May 21, 2007 - You simply can’t have it all. To get a reward, you must be willing to accept some risk. That is the fundamental trade-off of investing, risk is involved with almost any investment. Each investor must establish their own risk-reward profile as the basis for determining how to structure their investments. The first step is to determine the time horizon you have available for your investments to grow and the next step is to assess your ability to accept and absorb risk. It is from this analysis that your rewards may follow:
Step One – What’s Your Expected Time Horizon?
In order to balance both the income and growth levels of your portfolio you will need to allocate your investment assets according to both your level of acceptable risk as well as the amount of time you have available to achieve your goals. Your time horizon is instrumental in determining how you manage risk. The more time you have, the easier it will be for your portfolio to absorb risk. To help determine the time frame you need for your investments, consider the following definitions:
Long-Term Investor – if your time horizon is five years and beyond, then you should consider your self a long-term investor.

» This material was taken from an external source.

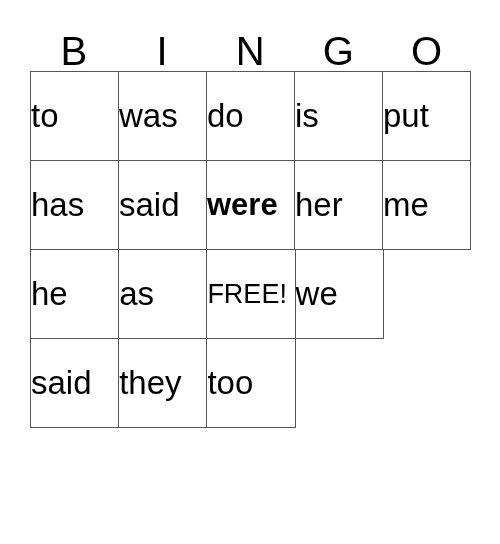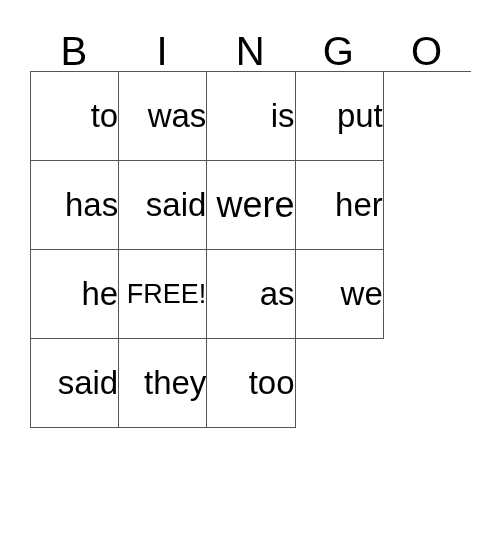"to" .cell { justify-content: flex-end -> flex-start }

Intermediate-Term Investor – if your time horizon is a minimum of two years and a maximum of five years, you should consider your self an intermediate-term investor.
Short-Term Investor – if your time horizon is a period of one to two years, you are definitely a short-term investor.
Step Two – How Well Can You Tolerate Risk?
To answer this question you must ask yourself how much you can afford to lose comfortably within the course of a year and bounce back without irreparably damaging your financial health. If you safely establish your level for risk tolerance then you won’t feel panicked at every bump or blip on your investment portfolio’s radar screen. Ask yourself, what is the worst case scenario for my finances and how much can I afford to lose within a year’s time frame? To help determine your risk profile, consider the following definitions:
High Risk Taker – you are able to withstand and recover from losses up to a maximum of 25% of your portfolio within a given year.
Moderate Risk Taker – you are able to withstand and recover from losses up to a maximum of 15% of your portfolio within a given year.
Low Risk Taker – you are able to withstand and recover from losses up to a maximum of 5% of your portfolio within a given year.